If you ever want to see the vivacious nature of Indian contemporary paintings, have a look at the paintings of M.F. Husain.

Maqbool Fida Husain was the most iconic face of Indian art sector. His bold way of expression intrigues the interests of millions of art aficionados not just in India but across the globe.

Husain holds a humungous portfolio of contemporary and other forms of paintings (estimated to be more than 10,000). His works mostly gained publicity (both negative and positive) because of his out-of-box thinking and his courageous approach.

He was a gifted artist, who knows how to create an exclusive artistic means of communication. This artistic language was a sophisticated blend of contemporary standards (mostly inspired by western art) and visual dialect.

His paintings literally spoke with the viewers.

Early life

Born in a town in Maharashtra, Husain belonged to a Sulaymani Bohra family. His talent for drawing & painting was visible when he was a toddler only. Husain showed a keen interest in art, which made him join an evening art school.

Husain wanted to go and learn in J.J.School of Art in Mumbai but couldn’t do so as a result of lack of resources.

A few years later, Husain came back to Mumbai and started his dream run by living in a cheap lodging and painting cinema hoardings. It was the year 1947 when Husain reflected his passion for art in his very first participation in an art exhibition.

He also became a founder member of Progressive art group formed after independence. This group was focused on creating art beyond the western influence and having a sense of individuality.

Apart from Husain, there was Francis Newton Souza and S.H. Raza who got extremely popular from the progressive art group. Souza showed his prominence in London, while Raza gained his accolades in Paris.

Husain, on the other hand, chooses to stay with his roots. Husain always chooses the lives of people, diverse traditions, mythological tales, and religious epics as the theme for his paintings.

He had a habit of poking the hell out of the sophistication of the society by pointing out the ugliness that’s hidden.

His intense traveling made him familiar with the variegated cultures and roots of India. The sad part was, instead of bestowing such exquisite painter with recognition, he was ridiculed.

The ridicule of Husain

Although M.F.Husain has acquired numerous awards and was recognized quite well, that did not stop the harassment of this great artist.

Husain got himself surrounded by controversy when his artwork that represents Hindu Goddess got vigilante’s and extremist’s attention. The most shocking part was that the painting that created the havoc was crafted by Husain 4 decades before a complaint was lodged in the 1990s.

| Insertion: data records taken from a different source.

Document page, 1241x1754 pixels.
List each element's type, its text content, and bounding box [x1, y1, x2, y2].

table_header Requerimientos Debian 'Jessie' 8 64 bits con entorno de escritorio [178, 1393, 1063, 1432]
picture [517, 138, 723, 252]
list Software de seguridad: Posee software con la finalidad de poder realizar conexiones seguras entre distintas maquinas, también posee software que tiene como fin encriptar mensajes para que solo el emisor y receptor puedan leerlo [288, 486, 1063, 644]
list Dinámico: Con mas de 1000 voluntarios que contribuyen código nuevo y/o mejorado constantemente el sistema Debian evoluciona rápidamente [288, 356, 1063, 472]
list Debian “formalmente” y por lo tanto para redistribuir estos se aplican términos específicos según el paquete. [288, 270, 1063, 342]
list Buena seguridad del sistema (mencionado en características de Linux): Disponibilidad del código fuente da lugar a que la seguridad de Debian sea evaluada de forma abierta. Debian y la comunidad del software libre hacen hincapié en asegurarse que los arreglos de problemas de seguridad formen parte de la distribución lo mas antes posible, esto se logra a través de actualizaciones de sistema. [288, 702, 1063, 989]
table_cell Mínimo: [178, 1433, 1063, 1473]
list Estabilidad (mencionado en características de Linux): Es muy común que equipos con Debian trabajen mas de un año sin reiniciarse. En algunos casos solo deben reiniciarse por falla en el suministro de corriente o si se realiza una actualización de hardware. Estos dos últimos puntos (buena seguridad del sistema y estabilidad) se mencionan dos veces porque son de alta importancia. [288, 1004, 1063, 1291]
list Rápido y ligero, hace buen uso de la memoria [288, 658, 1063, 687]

He was charged to spread enmity between the two communities. His Mumbai house was rampaged in 1998.

Husain was brave, he never let any negative situations affect his themes and artistic flair. He changed the phase and face of beautiful Indian contemporary art comprehensively.

Unfortunately, Husain wanted to leave in peace and hence decided to leave India in 2007 to Qatar (where he got the citizenship).

Husain’s paintings

Husain made the biggest deal in the history of Indian art when he signed a contract to a Mumbai industrialist to sell his 100 canvases for a whopping 100 crore INR.  

His one of the most renowned and well-recognised paintings is the “The Battle of Ganga and Jamuna”. This amazing piece of artistry was sold at a colossal price of $ 1.6 million at Christies’ auction.

His contemporary approach to reflect the Hindu Gods and Goddess was not welcomed by the extremists who got offended. This, however, did not stop Husain from crafting some impeccable piece of art.

He was bestowed with the title “Picasso of India” for his amazing contribution to the Indian art world.

Sadly, he passed away in the year 2011 owing to ill health in London. India lost a gem, a gem which was meant to be kept on the crown but was continuously looked down.

He gave Indian contemporary art a powerful face. Indian art would have never flourished if Husain who unlike his peers (Souza and Raza) would not have stayed in the nation.